There’s a great art to narrating an audiobook. It’s much more than just sounding good. You need to have an actor’s sensibility: the ability to empathize with the characters you’re reading about. To inhabit them.
You’re not just reading the words off a page, and if that’s all you think it is, then you’re deeply underestimating what’s needed.
A common mistake beginning narrators make, because they hear this on the radio, is to emphasize too many words. I call it sportscaster intonation. It should be conversational, very gentle. You need to back off and not get between the pictures the author created and the pictures you want the listener to have.
I record three to four hours each day. I’m normally in the studio by 8:30 or 9 o’clock. I record for an hour and a bit, then take a break where I bring the file into the office and edit. I’ll read the paper a bit, answer e-mail. Come back and do another hour. Then another break, and an hour of recording in the afternoon.
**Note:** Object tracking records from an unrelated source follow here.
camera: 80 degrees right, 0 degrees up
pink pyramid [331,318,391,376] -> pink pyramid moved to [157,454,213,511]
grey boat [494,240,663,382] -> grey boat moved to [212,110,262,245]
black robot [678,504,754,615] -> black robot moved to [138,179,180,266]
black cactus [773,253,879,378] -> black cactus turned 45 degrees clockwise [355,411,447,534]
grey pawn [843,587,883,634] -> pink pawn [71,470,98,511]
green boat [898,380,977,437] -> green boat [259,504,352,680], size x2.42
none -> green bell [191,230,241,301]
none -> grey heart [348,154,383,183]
I read off an iPad and record in a soundproof booth with double-wall insulation. The window in that room has triple glazing. My microphone is a Neumann U87, which you’d find in any professional sound or music studio. There’s a pop screen to soften the p’s and protect the microphone. I always wear headphones, one ear on and one ear off so I can hear the atmosphere in the room.
I generally do about one book a week. With days off for other acting jobs and obligations, that’s probably 40 a year. The average book takes anywhere from eight to 15 hours to record. “The Girl With the Dragon Tattoo” was 18 to 20. “The Count of Monte Cristo” was 45 hours.
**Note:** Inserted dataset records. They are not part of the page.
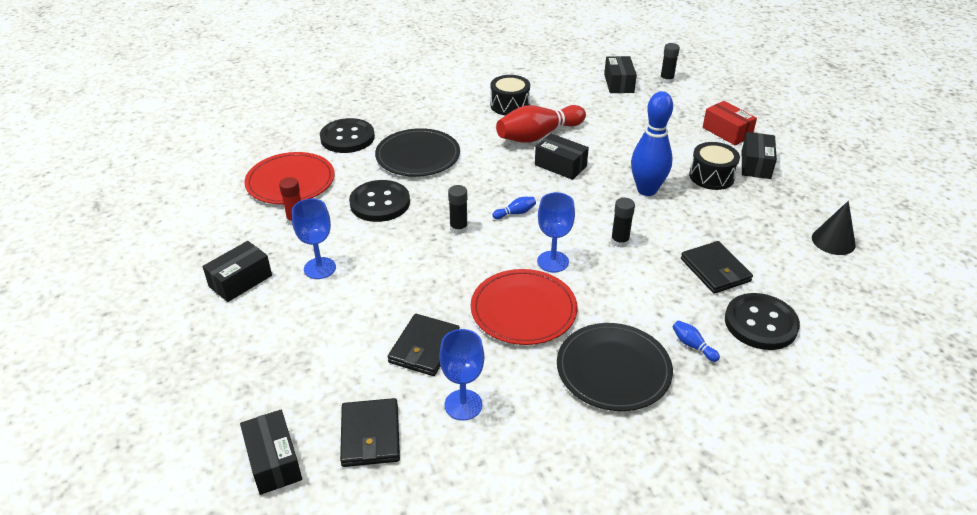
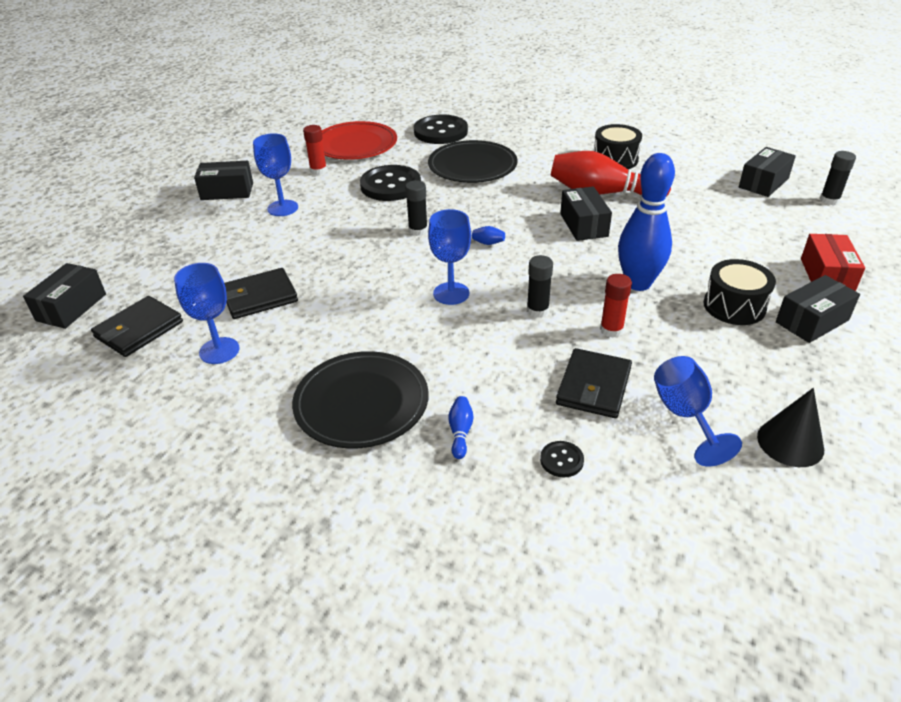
camera: 45 degrees right, 0 degrees up
red plate [471,269,577,345] -> none
black button [725,293,800,350] -> black button [540,441,584,477], size x0.45
none -> red glue stick [600,274,632,338]
none -> blue goblet [654,356,742,466]

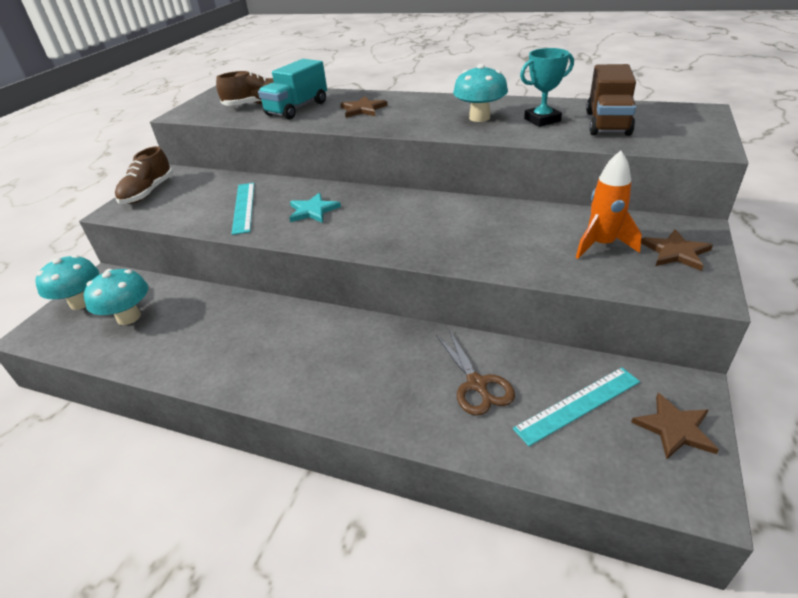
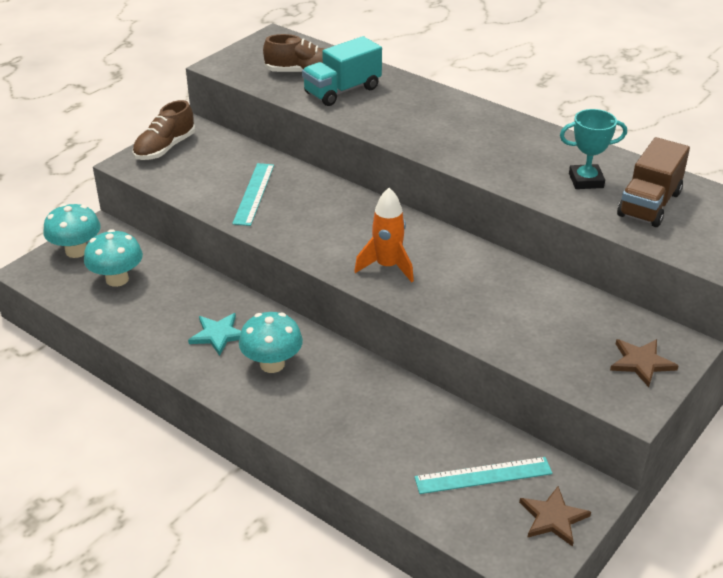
camera: 15 degrees right, 0 degrees up
turquoise star [289,193,341,223] -> turquoise star moved to [188,313,241,356]
brown star [340,96,387,118] -> none
brown scissors [436,330,515,415] -> none
turquoise mushroom [453,64,508,122] -> turquoise mushroom moved to [239,312,303,373]
orange rocket [576,151,642,259] -> orange rocket moved to [354,188,414,282]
One of the advantages of recording at home is that if I make a mistake, it’s on my time and no one else’s. I used to occasionally be called into New York studios to record, but it’s cheaper for them if I do it here. And they know that I’m a good self-director.
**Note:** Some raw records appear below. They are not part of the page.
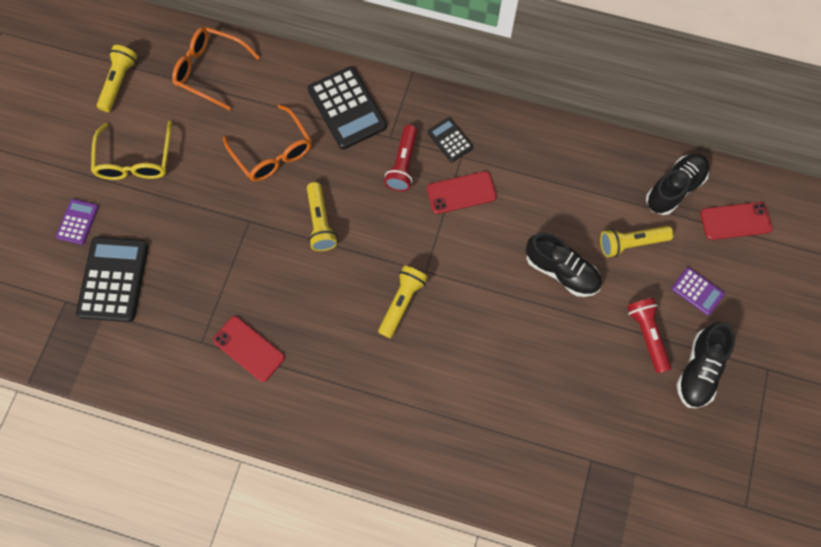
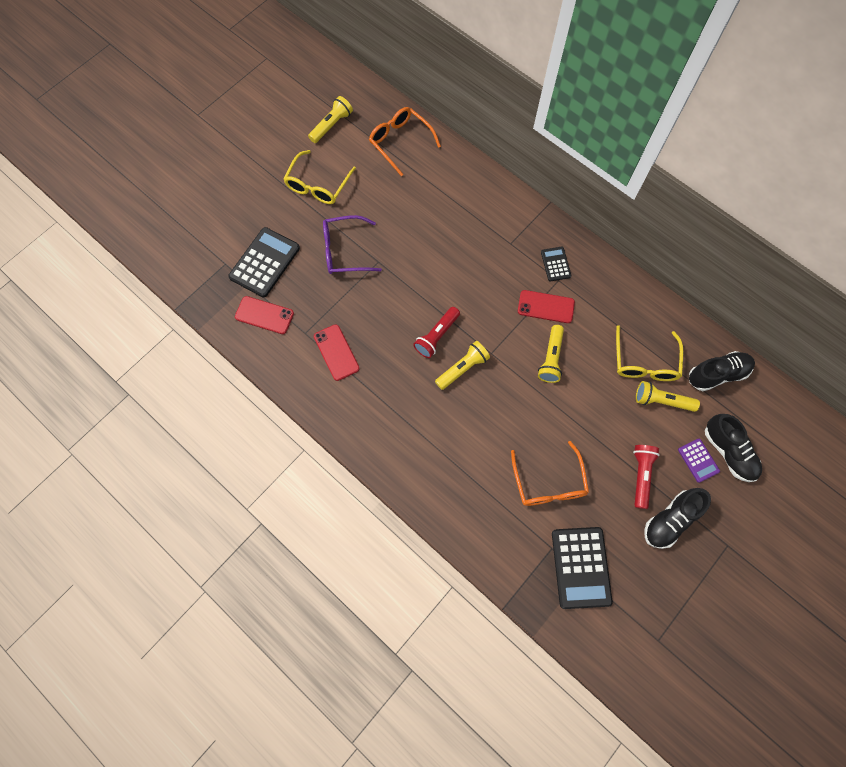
camera: 25 degrees right, 0 degrees up
purple calculator [56,199,99,245] -> none
orange glasses [223,104,312,182] -> orange glasses moved to [511,441,589,506]
yellow flashlight [307,182,337,251] -> yellow flashlight moved to [538,325,564,383]
black calculator [308,66,387,149] -> black calculator moved to [552,527,613,609]
red flashlight [384,125,418,191] -> red flashlight moved to [413,307,460,358]
black shoe [526,233,602,297] -> black shoe moved to [705,414,762,482]
red phone [700,202,773,240] -> red phone moved to [235,296,294,334]
none -> purple glasses [323,215,382,274]
none -> yellow glasses [616,325,683,381]

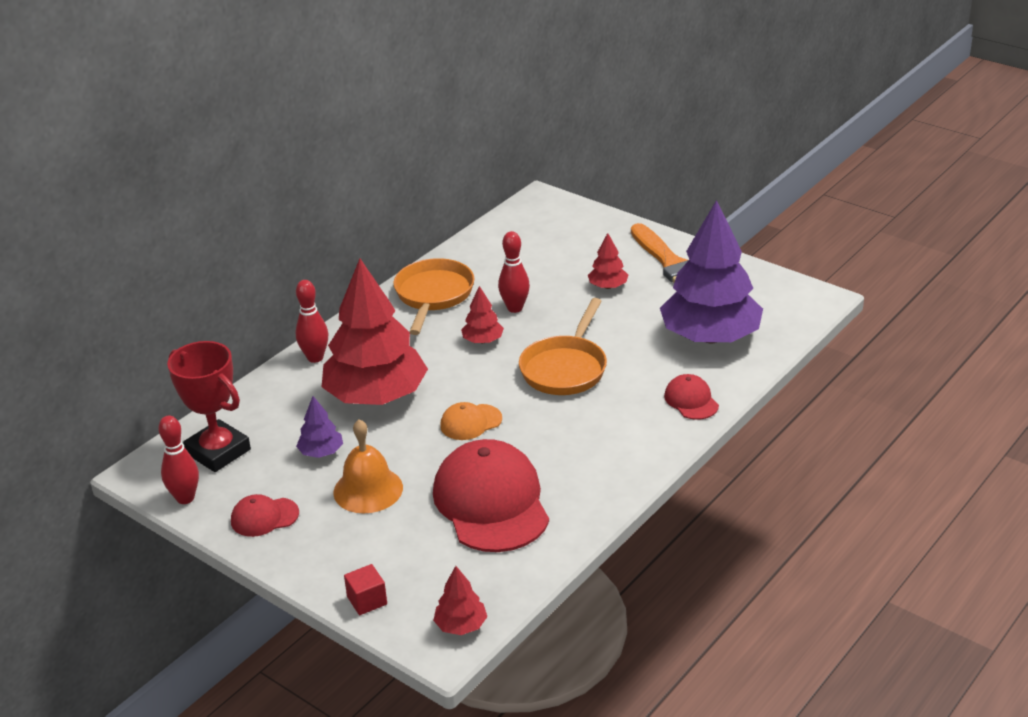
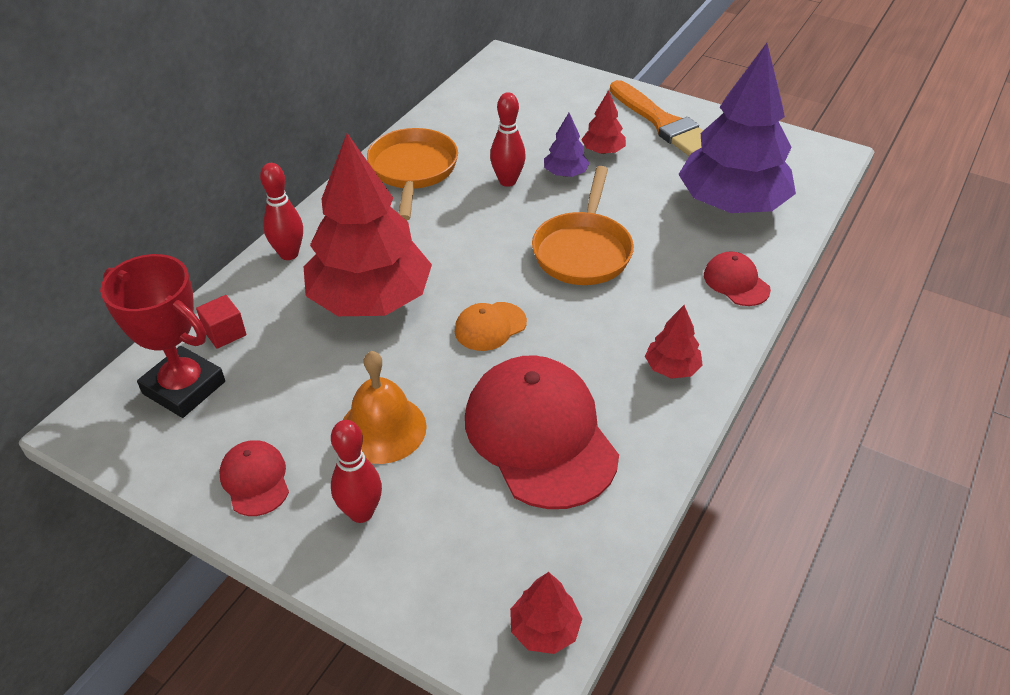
camera: 10 degrees left, 10 degrees up
red bowling pin [158,416,199,504] -> red bowling pin moved to [331,420,382,523]
red cap [231,494,299,537] -> red cap turned 90 degrees clockwise [219,440,289,516]
purple tree [296,396,343,458] -> purple tree moved to [544,113,589,177]
red cube [344,564,387,615] -> red cube moved to [196,295,246,349]
red tree [461,286,504,343] -> red tree moved to [645,305,703,379]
I began 21 years ago in the audiobook industry. Before that, I was reading books for the blind at the Royal National Institute for the Blind in London. In the early days of the industry, that’s how just about all the audiobook narrators got started.
My first recording studio was in the corner of a garage in Walnut Creek, using two cassette decks. I did the editing by stopping the tape, running it back and then dropping it into Record. It was primitive. I went from that to a digital audiotape machine, and then in the mid-’90s I started recording onto a hard drive on the computer.
In 2001 the business exploded with MP3s. The digital-download revolution changed everything. That was when it was possible to make a good living in the business. I was finally able to buy a house.
Preparation can be the most time-consuming and least-rewarding part of the process. There are several parts to it. Comprehending the story. Understanding the writer’s style: does he use a lot of big words, long sentences or paragraphs, a lot of sub-clauses? And of course checking for pronunciation of words.
I’d rather be performing. But, like acting on stage, you need to be familiar with the story before you stand up and present it. With nonfiction, I generally don’t read the entire text. Sometimes I even sight-read, which is a skill I developed as a BBC newsreader. With fiction, especially mysteries or thrillers, it’s essential to have an understanding of who the good guys and bad guys are.
The book I’m about to embark on is a light murder mystery in the Agatha Christie style. There’s a rather complicated family structure in a classic English upper-class home. So I’m going to draw a family tree — with servants, as well — so that I can picture where everybody stands.
Nearly all the books I narrate are fiction. For the vast majority, I’m the solo narrator. But I also do multiple-voice productions, with other actors playing different characters. On “Dracula,” I’m one of nine narrators including Tim Curry and Alan Cumming.
Recently I was asked where I get character voices from. I get them from watching and listening. TV shows, radio. And just the fact that I always played. My dad gave me a tape recorder in the ’60s, and I started doing silly voices into a microphone and never stopped. I’m still doing that.